A Medida Provisória 258/05 cria a Secretaria da Receita Federal do Brasil, conhecida como Super-Receita por centralizar a arrecadação de tributos e contribuições sociais da União. O relator da matéria, deputado Pedro Novais (PMDB-MA), leu seu projeto de lei de conversão no dia 26 de outubro, mas a fase de discussão ainda não começou em plenário.
O relator manteve os principais pontos de seu projeto já divulgado pela Agência Câmara. Entre eles, a extensão da Gratificação de Incrementos da Fiscalização e da Arrecadação (Gifa) aos aposentados e pensionistas e a determinação de que a arrecadação das contribuições sociais seja destinada exclusivamente ao pagamento de benefícios do Regime Geral da Previdência Social (RGPS). O dinheiro dessas contribuições deverá ser depositado diretamente no Fundo do Regime Geral da Previdência Social.
Estrutura das carreiras
Pedro Novais acrescentou ainda no texto um mecanismo de compensação automática de débitos dos contribuintes com a Secretaria da Receita Federal do Brasil caso haja restituição ou ressarcimento de tributos.

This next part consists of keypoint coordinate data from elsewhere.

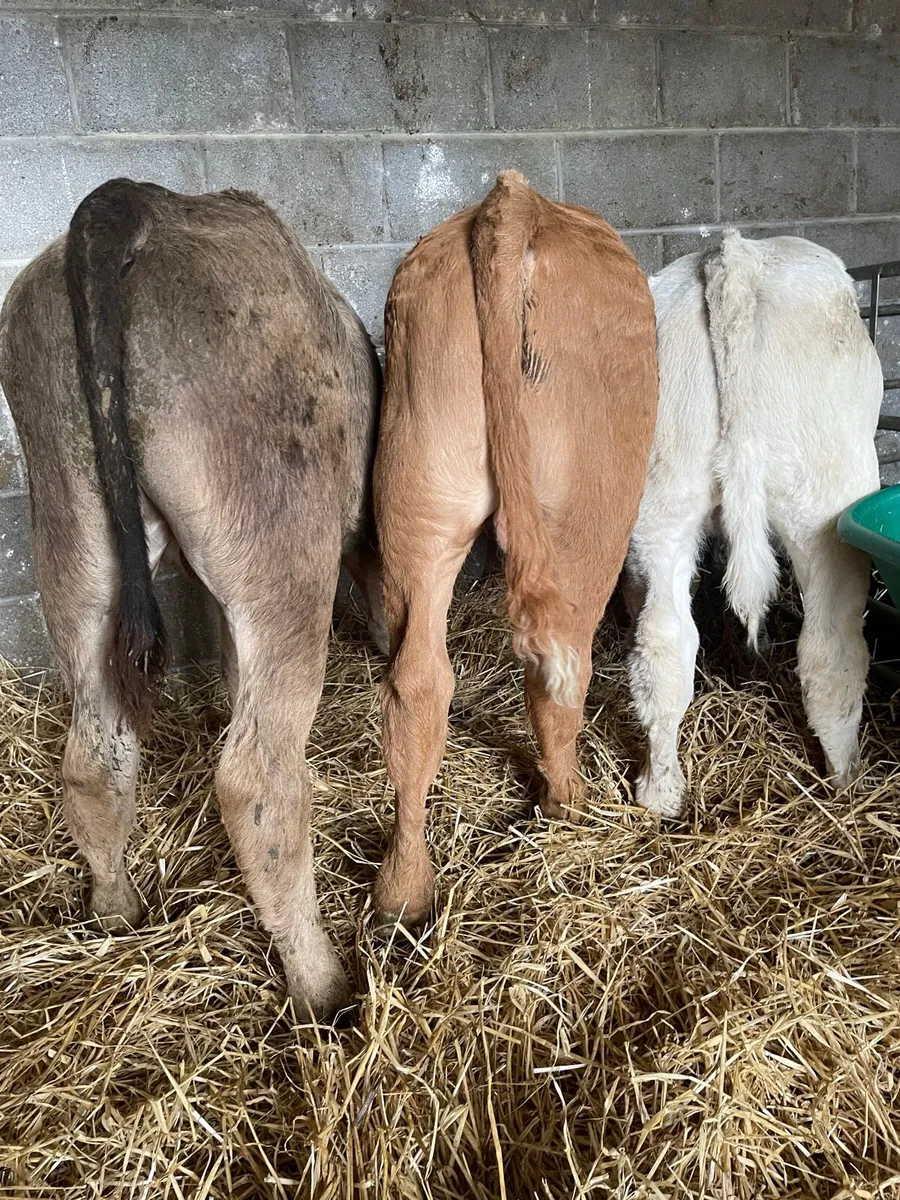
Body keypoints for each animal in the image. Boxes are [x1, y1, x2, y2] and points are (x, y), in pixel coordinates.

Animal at [0, 179, 384, 1023]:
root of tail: (139, 202)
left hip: (72, 529)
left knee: (96, 753)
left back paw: (116, 911)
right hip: (281, 545)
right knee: (257, 781)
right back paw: (323, 986)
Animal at [372, 170, 659, 931]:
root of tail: (512, 199)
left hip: (416, 490)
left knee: (417, 683)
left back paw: (403, 891)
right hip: (585, 514)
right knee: (561, 668)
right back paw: (569, 805)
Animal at [625, 231, 883, 819]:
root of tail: (733, 255)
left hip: (664, 498)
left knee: (665, 646)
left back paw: (660, 793)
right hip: (826, 504)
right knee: (832, 653)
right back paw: (846, 782)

Quanto às alterações na estrutura das carreiras que comporão a Super-Receita, ele atribui funções não previstas originalmente na MP nem na legislação atual para o cargo de Técnico da Receita Federal do Brasil, que passou a ser denominado Analista-Técnico da Receita Federal do Brasil.

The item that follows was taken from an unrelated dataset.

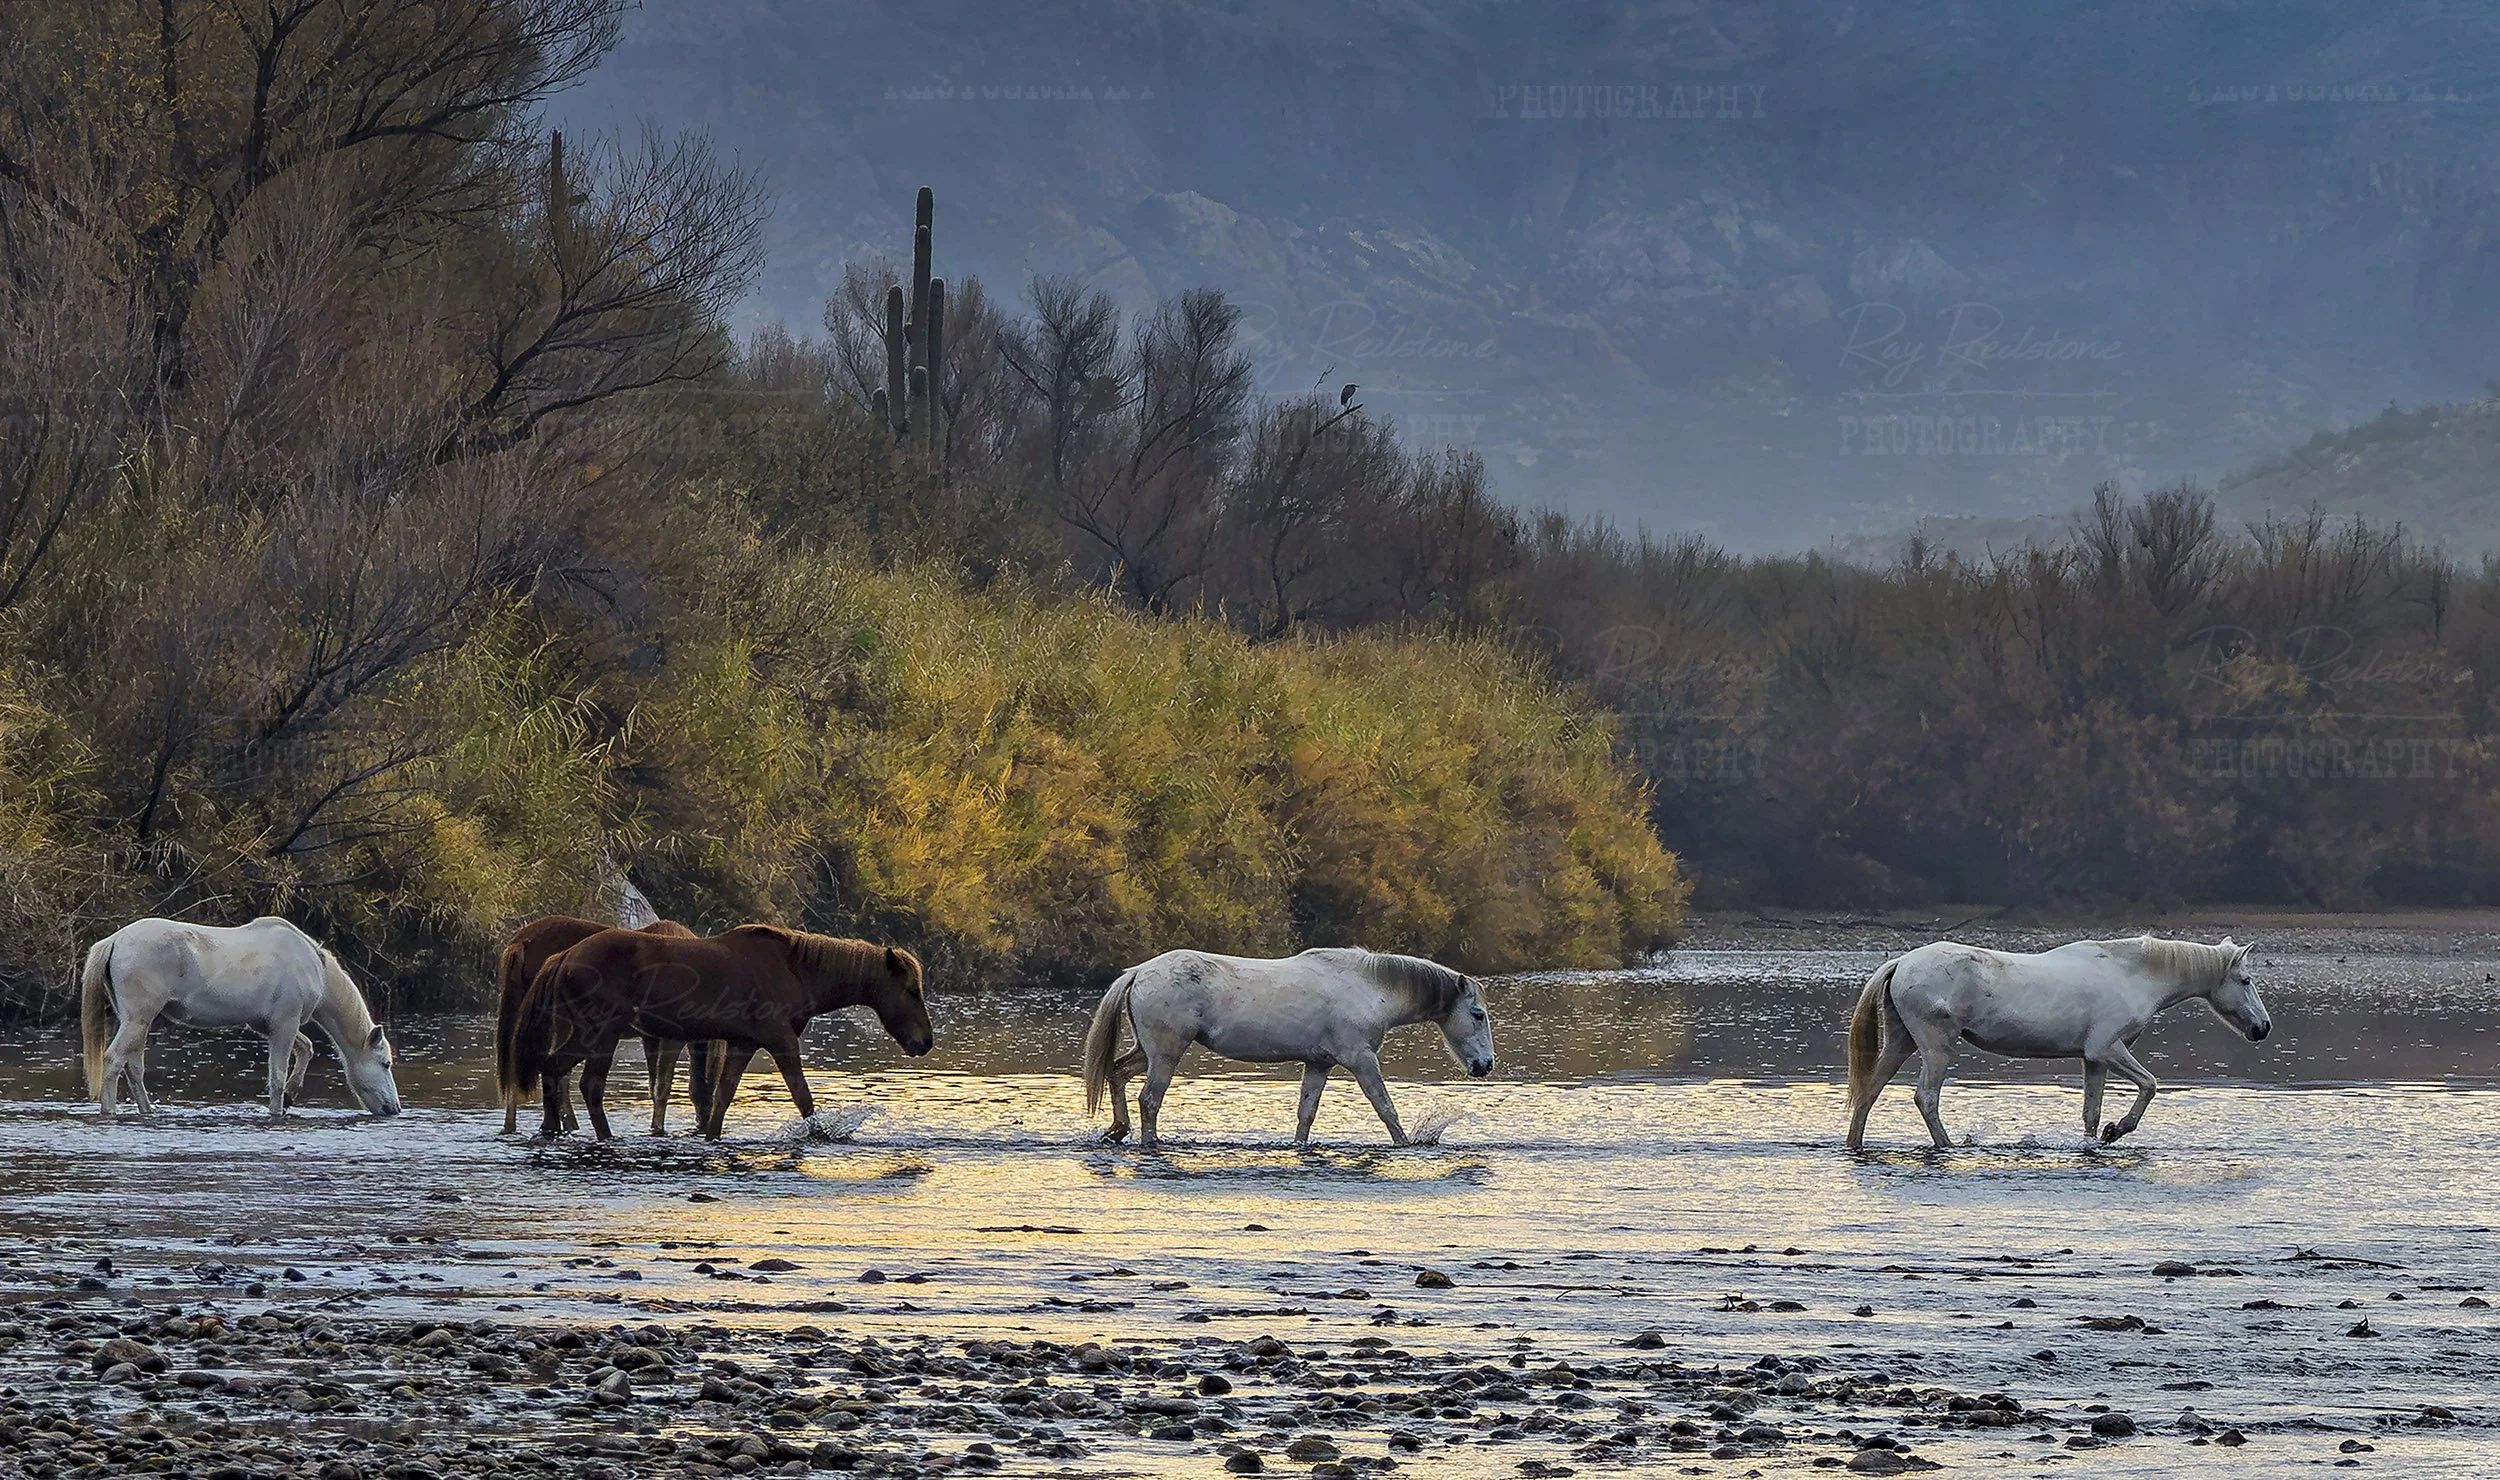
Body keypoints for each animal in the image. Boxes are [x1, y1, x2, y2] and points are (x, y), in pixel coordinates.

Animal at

Outras mudanças sugeridas pelo relator tratam da garantia da paridade entre ativos e inativos da Procuradoria-geral da Fazenda Nacional e da Super-Receita e a previsão de uma lei para disciplinar a situação funcional dos servidores administrativos da Receita Federal e da PGFN.
Debates
Embora a fase de discussão ainda não tenha começado oficialmente, os debates em Plenário quando da votação de requerimentos revelam as principais discordâncias entre a base aliada e a oposição. Segundo os oposicionistas, a MP tem itens que não podem ser aceitos, como a inclusão dos recursos da Previdência na Desvinculação de Recursos da União (DRU). Os governistas, por sua vez, alegaram que o objetivo não é prejudicar a Previdência, e sim tornar mais eficaz a arrecadação tributária.
"O governo quer a flexibilização dos recursos para desviar mais verbas da saúde, da assistência social e, por conseguinte, da Previdência", acusou o líder do PFL, deputado Rodrigo Maia (RJ). Segundo ele, a oposição resolveu obstruir a votação da MP porque nem mesmo a base aliada conseguiu chegar a um consenso sobre o mérito da matéria.

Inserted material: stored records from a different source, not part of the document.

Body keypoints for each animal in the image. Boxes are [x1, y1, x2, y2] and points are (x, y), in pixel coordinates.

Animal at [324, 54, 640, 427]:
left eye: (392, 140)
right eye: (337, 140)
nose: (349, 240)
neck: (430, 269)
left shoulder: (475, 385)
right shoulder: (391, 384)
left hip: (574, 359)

Para o líder do governo, deputado Arlindo Chinaglia (PT-SP), a MP não prejudica a Previdência Social, mas "aumenta a racionalidade e a qualidade da fiscalização tributária". As receitas tributárias, segundo ele, cresceram substancialmente desde que a MP entrou em vigência, em julho deste ano. "Isso contribui para o equilíbrio do Regime Geral da Previdência Social, além de melhorar o atendimento aos cidadãos que usam o INSS", garantiu Chinaglia.
Pedido de retirada
Nos debates realizados no dia 26, o primeiro-secretário da Câmara, deputado Inocêncio Oliveira (PL-PE), defendeu a retirada da MP 258/05 pelo governo. "Um órgão de tamanha importância e envergadura como a Super-Receita não pode ser debatido por meio de MP; é preciso haver uma discussão mais ampla", argumentou Inocêncio, que defendeu o envio de um projeto de lei para tratar do assunto.
O líder do PT, deputado Henrique Fontana (RS), discordou da tese de que a MP deveria ser substituída por um projeto de lei. "Estamos tratando de uma política de Estado, e a opção do governo foi pela MP; o fato é que a proposta representa uma evolução na qualidade da gestão pública", ressaltou. Fontana disse que, em nenhum momento, o governo deixou de debater a proposta com a oposição. "Eu mesmo participei de dezenas de reuniões nesse sentido", informou.
Superávit primário
Já a líder do Psol, deputada Luciana Genro (RS), classificou a MP como "uma ameaça gravíssima à previdência pública", pois há, segundo ela, o risco de os recursos da Previdência serem aplicados em outros fins. "O INSS perderá o poder de formular as políticas sobre a sua arrecadação, já que elas estarão concentradas no Ministério da Fazenda", argumentou. "E nós conhecemos muito bem a política do Ministério da Fazenda, que é a produção de superávit primário para pagar os interesses do capital financeiro internacional", completou a deputada.